Durant cette vie éphémère,
Je me ressouviendrai de ton dernier adieu.
Oh ! que les baisers de ta mère
T’arrivent dans le sein de Dieu.
Je passerai des nuits entières
A dire pour toi des prières.
Sous les ifs penchés du coteau.
Comme une fleur des champs, ton front s’incline et tombe :
Ma vie était près d’un berceau,
Elle sera près d’une tombe.
Et puisque ta jeune âme erre au sein des élus,
Mes yeux levés au ciel ne se baisseront plus.
Je n’avais qu’un espoir, le cercueil le dévore.
Mes songes seront tout mon bien.
Ils me rendront mon fils.
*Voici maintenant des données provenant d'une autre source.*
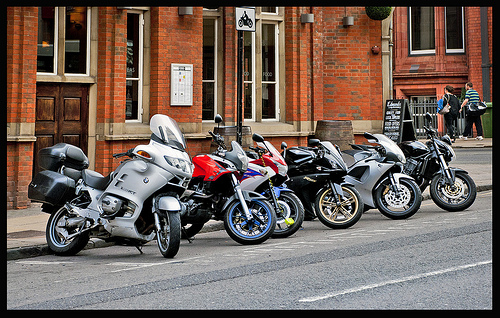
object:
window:
[261, 23, 276, 120]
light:
[164, 155, 195, 173]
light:
[237, 153, 249, 170]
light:
[392, 152, 406, 164]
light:
[329, 161, 336, 168]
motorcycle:
[27, 113, 194, 258]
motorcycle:
[181, 113, 277, 245]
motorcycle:
[211, 133, 304, 239]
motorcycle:
[279, 139, 363, 230]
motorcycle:
[341, 131, 421, 219]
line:
[298, 260, 493, 302]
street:
[5, 137, 491, 309]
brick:
[284, 7, 383, 121]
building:
[7, 6, 493, 210]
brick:
[148, 7, 202, 123]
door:
[32, 82, 88, 180]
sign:
[170, 63, 194, 106]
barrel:
[315, 120, 355, 151]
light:
[272, 160, 288, 177]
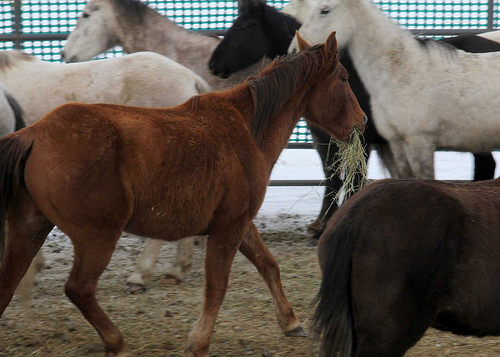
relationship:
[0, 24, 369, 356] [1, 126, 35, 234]
horse has tail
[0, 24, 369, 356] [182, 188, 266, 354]
horse has right leg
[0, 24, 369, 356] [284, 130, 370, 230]
horse carrying grass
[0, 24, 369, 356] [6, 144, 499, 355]
horse are on ground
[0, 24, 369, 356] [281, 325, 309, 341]
horse has hoof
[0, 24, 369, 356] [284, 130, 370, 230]
horse eating grass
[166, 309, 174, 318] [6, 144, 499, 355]
rocks on ground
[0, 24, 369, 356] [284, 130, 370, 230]
horse has grass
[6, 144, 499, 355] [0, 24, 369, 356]
ground beneath horse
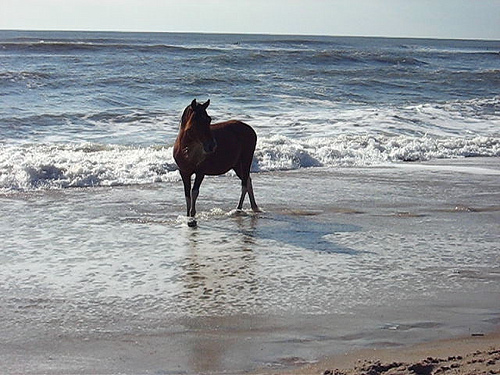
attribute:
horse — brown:
[167, 99, 267, 253]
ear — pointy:
[199, 90, 215, 112]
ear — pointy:
[188, 90, 199, 114]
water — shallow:
[144, 255, 282, 293]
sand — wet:
[404, 324, 475, 364]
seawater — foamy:
[22, 128, 106, 200]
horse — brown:
[152, 65, 261, 235]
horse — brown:
[170, 72, 274, 253]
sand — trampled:
[326, 324, 398, 355]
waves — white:
[287, 103, 377, 174]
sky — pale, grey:
[317, 3, 357, 53]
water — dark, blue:
[293, 69, 385, 129]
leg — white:
[228, 169, 268, 211]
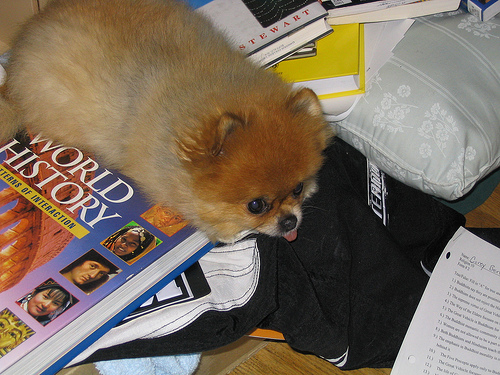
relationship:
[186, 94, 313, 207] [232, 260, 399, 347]
dog on clothes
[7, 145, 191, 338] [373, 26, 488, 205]
book on pillow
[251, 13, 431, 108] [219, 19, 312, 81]
bunch of books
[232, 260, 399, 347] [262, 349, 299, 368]
clothes on floor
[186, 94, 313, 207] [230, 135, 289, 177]
dog with orange fur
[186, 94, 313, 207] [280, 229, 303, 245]
dog with tongue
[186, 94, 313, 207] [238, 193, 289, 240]
dog with eye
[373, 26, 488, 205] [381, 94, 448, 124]
pillow with flowers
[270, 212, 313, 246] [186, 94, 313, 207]
nose of dog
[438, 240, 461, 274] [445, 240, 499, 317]
paper with hole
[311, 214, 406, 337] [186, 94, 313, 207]
shorts under dog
Mais non… à chaque aurore,

Il faudrait dans mon cœur qu’il expirât encore.
Plus de sommeil pour moi, s’il ne ressemble au sien !!!

 

Tous les cœurs sont émus de cette plainte amère.
La vierge aborde en pleurs l’inconsolable mère.
« Ce jour de délivrance a du bonheur pour tous,
« Pauvre mère, dit-elle, il en aura pour vous ! »
Vers l’autel, à ces mots, la vierge, agenouillée,
Touche le front du mort, la guirlande effeuillée,
Et promenant trois fois sur le cercueil glacé
Le romarin bénit dans sa main balancé :
« L’enfant que vous pleurez n’est pas mort… il sommeille.
« Cherchez son cœur, il bat ; sa bouche, elle est vermeille.
« Ses yeux... sous vos baisers ils s’ouvrent à demi ;
« Reprenez votre enfant qui n’était qu’endormi.
« Moi, je viens, annonçant l’heure de délivrance,
« Ainsi que cet enfant ressusciter la France,
« La France déchirée à son dernier lambeau ;
« L’esclavage est plus lourd que le poids du tombeau ! »
Elle dit, et l’enfant, que le peuple environne,
Encor dans le cercueil joue avec sa couronne.